■ The problem ■
Each line below is to be repeated exactly; any picture is to be left out.

※

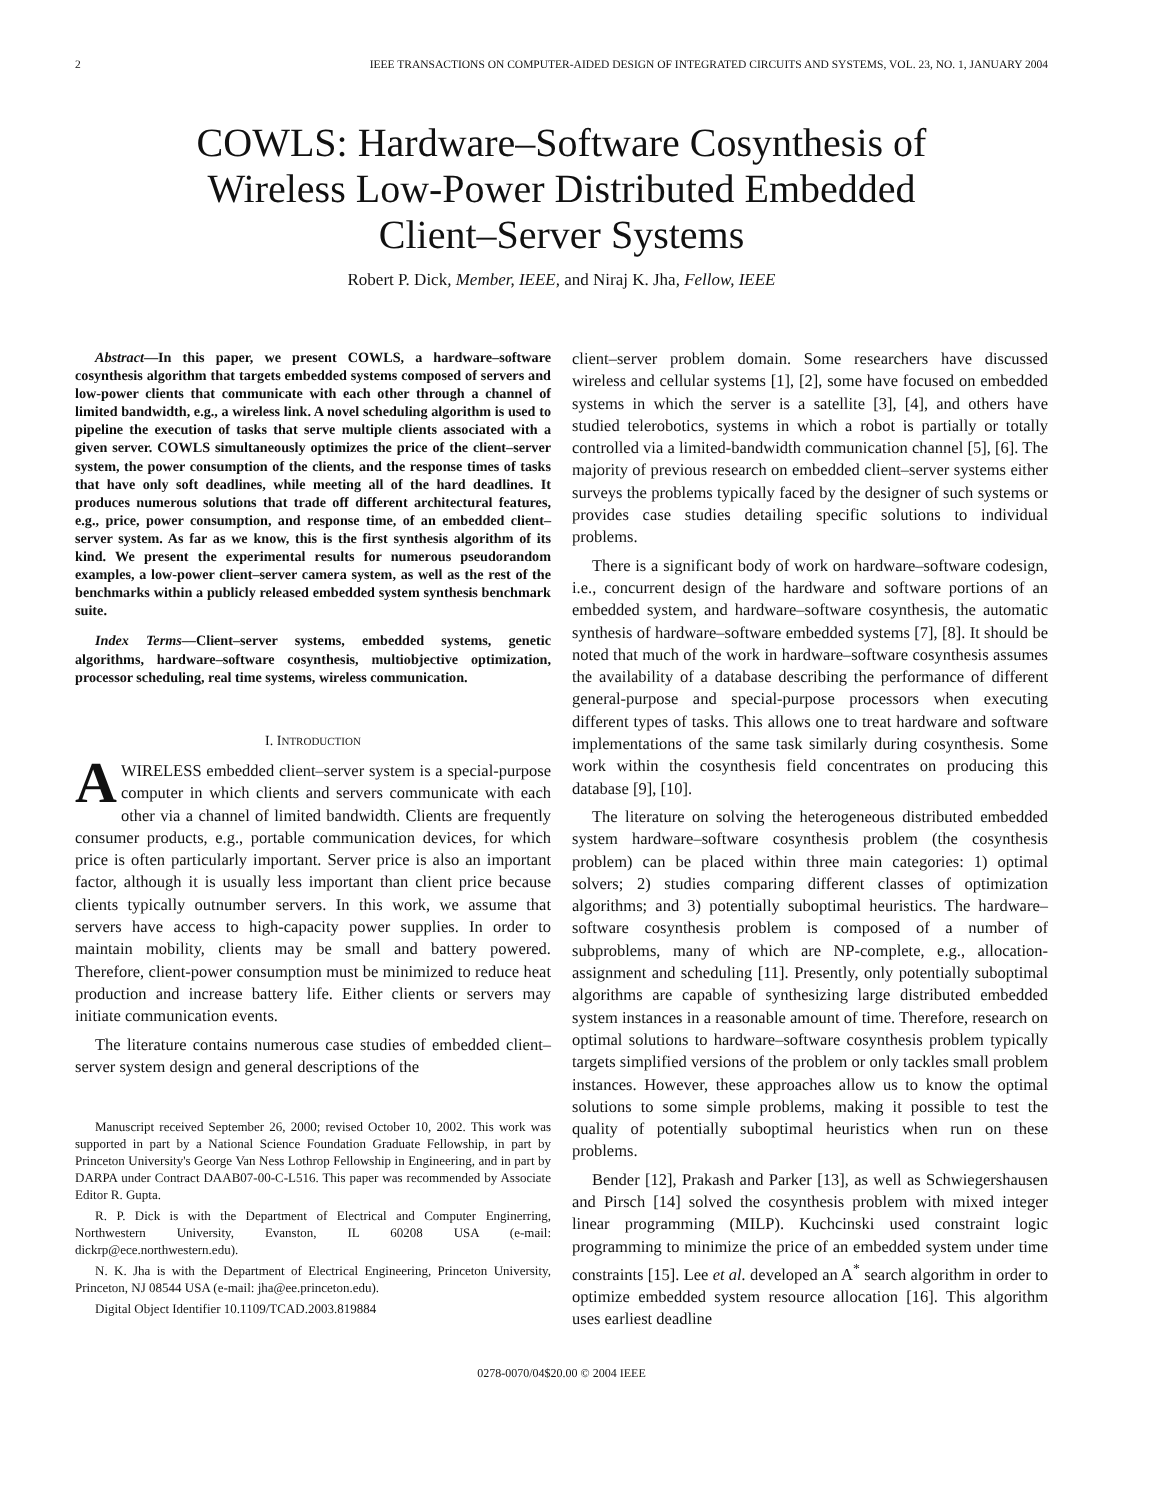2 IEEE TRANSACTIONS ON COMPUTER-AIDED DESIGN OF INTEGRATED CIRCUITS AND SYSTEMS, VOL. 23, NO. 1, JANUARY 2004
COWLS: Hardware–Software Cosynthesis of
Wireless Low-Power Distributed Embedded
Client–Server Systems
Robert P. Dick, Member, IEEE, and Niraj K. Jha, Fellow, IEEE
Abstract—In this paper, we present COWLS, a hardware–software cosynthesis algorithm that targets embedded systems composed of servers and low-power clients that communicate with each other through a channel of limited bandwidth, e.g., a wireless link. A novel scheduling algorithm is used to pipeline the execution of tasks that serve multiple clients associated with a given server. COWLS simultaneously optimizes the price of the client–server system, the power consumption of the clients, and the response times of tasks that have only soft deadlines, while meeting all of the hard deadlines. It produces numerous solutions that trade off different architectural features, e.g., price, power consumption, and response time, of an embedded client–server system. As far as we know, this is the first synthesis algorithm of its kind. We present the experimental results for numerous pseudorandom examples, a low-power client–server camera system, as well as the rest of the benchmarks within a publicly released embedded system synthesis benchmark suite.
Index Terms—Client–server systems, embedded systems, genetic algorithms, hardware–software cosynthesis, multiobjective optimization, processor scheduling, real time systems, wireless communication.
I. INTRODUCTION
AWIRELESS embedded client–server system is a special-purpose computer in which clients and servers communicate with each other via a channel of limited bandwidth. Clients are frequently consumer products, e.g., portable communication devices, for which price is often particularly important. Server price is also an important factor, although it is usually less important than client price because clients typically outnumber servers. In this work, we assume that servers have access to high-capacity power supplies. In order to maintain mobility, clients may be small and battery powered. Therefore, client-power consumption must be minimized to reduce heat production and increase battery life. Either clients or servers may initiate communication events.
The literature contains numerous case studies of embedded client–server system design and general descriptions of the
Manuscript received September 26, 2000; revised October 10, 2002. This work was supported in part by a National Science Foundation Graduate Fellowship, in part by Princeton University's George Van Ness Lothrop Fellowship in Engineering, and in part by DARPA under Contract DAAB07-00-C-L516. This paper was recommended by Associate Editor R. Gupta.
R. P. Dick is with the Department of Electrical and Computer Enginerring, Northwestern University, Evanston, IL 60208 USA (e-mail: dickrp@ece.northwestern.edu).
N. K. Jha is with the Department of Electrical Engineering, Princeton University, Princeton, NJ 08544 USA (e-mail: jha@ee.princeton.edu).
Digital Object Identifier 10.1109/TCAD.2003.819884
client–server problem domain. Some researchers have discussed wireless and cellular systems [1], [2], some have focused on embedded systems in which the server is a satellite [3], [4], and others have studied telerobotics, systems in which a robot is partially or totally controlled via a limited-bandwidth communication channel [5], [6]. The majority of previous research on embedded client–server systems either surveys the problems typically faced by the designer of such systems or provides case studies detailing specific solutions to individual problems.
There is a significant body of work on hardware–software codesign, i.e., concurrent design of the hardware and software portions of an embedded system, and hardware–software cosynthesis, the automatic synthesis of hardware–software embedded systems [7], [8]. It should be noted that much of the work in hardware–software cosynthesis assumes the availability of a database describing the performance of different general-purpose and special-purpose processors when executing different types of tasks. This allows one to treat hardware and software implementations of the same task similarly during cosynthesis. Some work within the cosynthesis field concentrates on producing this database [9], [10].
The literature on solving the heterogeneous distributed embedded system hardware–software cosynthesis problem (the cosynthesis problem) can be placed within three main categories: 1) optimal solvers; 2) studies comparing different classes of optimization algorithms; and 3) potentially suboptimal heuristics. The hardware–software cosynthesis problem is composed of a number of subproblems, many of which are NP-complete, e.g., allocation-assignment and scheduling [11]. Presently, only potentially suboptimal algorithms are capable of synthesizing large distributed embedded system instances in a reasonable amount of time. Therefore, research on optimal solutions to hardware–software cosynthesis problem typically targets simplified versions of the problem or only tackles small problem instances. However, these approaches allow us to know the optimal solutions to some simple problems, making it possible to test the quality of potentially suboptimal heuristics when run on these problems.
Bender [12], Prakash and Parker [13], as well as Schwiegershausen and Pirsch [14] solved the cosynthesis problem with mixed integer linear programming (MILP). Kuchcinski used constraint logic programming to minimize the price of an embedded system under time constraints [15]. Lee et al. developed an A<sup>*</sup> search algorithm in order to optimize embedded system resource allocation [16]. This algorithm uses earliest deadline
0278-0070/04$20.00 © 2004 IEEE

※

■ Your solution ■
2 IEEE TRANSACTIONS ON COMPUTER-AIDED DESIGN OF INTEGRATED CIRCUITS AND SYSTEMS, VOL. 23, NO. 1, JANUARY 2004
COWLS: Hardware–Software Cosynthesis of
Wireless Low-Power Distributed Embedded
Client–Server Systems
Robert P. Dick, Member, IEEE, and Niraj K. Jha, Fellow, IEEE
Abstract—In this paper, we present COWLS, a hardware–software cosynthesis algorithm that targets embedded systems composed of servers and low-power clients that communicate with each other through a channel of limited bandwidth, e.g., a wireless link. A novel scheduling algorithm is used to pipeline the execution of tasks that serve multiple clients associated with a given server. COWLS simultaneously optimizes the price of the client–server system, the power consumption of the clients, and the response times of tasks that have only soft deadlines, while meeting all of the hard deadlines. It produces numerous solutions that trade off different architectural features, e.g., price, power consumption, and response time, of an embedded client–server system. As far as we know, this is the first synthesis algorithm of its kind. We present the experimental results for numerous pseudorandom examples, a low-power client–server camera system, as well as the rest of the benchmarks within a publicly released embedded system synthesis benchmark suite.
Index Terms—Client–server systems, embedded systems, genetic algorithms, hardware–software cosynthesis, multiobjective optimization, processor scheduling, real time systems, wireless communication.
I. INTRODUCTION
AWIRELESS embedded client–server system is a special-purpose computer in which clients and servers communicate with each other via a channel of limited bandwidth. Clients are frequently consumer products, e.g., portable communication devices, for which price is often particularly important. Server price is also an important factor, although it is usually less important than client price because clients typically outnumber servers. In this work, we assume that servers have access to high-capacity power supplies. In order to maintain mobility, clients may be small and battery powered. Therefore, client-power consumption must be minimized to reduce heat production and increase battery life. Either clients or servers may initiate communication events.
The literature contains numerous case studies of embedded client–server system design and general descriptions of the
Manuscript received September 26, 2000; revised October 10, 2002. This work was supported in part by a National Science Foundation Graduate Fellowship, in part by Princeton University's George Van Ness Lothrop Fellowship in Engineering, and in part by DARPA under Contract DAAB07-00-C-L516. This paper was recommended by Associate Editor R. Gupta.
R. P. Dick is with the Department of Electrical and Computer Enginerring, Northwestern University, Evanston, IL 60208 USA (e-mail: dickrp@ece.northwestern.edu).
N. K. Jha is with the Department of Electrical Engineering, Princeton University, Princeton, NJ 08544 USA (e-mail: jha@ee.princeton.edu).
Digital Object Identifier 10.1109/TCAD.2003.819884
client–server problem domain. Some researchers have discussed wireless and cellular systems [1], [2], some have focused on embedded systems in which the server is a satellite [3], [4], and others have studied telerobotics, systems in which a robot is partially or totally controlled via a limited-bandwidth communication channel [5], [6]. The majority of previous research on embedded client–server systems either surveys the problems typically faced by the designer of such systems or provides case studies detailing specific solutions to individual problems.
There is a significant body of work on hardware–software codesign, i.e., concurrent design of the hardware and software portions of an embedded system, and hardware–software cosynthesis, the automatic synthesis of hardware–software embedded systems [7], [8]. It should be noted that much of the work in hardware–software cosynthesis assumes the availability of a database describing the performance of different general-purpose and special-purpose processors when executing different types of tasks. This allows one to treat hardware and software implementations of the same task similarly during cosynthesis. Some work within the cosynthesis field concentrates on producing this database [9], [10].
The literature on solving the heterogeneous distributed embedded system hardware–software cosynthesis problem (the cosynthesis problem) can be placed within three main categories: 1) optimal solvers; 2) studies comparing different classes of optimization algorithms; and 3) potentially suboptimal heuristics. The hardware–software cosynthesis problem is composed of a number of subproblems, many of which are NP-complete, e.g., allocation-assignment and scheduling [11]. Presently, only potentially suboptimal algorithms are capable of synthesizing large distributed embedded system instances in a reasonable amount of time. Therefore, research on optimal solutions to hardware–software cosynthesis problem typically targets simplified versions of the problem or only tackles small problem instances. However, these approaches allow us to know the optimal solutions to some simple problems, making it possible to test the quality of potentially suboptimal heuristics when run on these problems.
Bender [12], Prakash and Parker [13], as well as Schwiegershausen and Pirsch [14] solved the cosynthesis problem with mixed integer linear programming (MILP). Kuchcinski used constraint logic programming to minimize the price of an embedded system under time constraints [15]. Lee et al. developed an A<sup>*</sup> search algorithm in order to optimize embedded system resource allocation [16]. This algorithm uses earliest deadline
0278-0070/04$20.00 © 2004 IEEE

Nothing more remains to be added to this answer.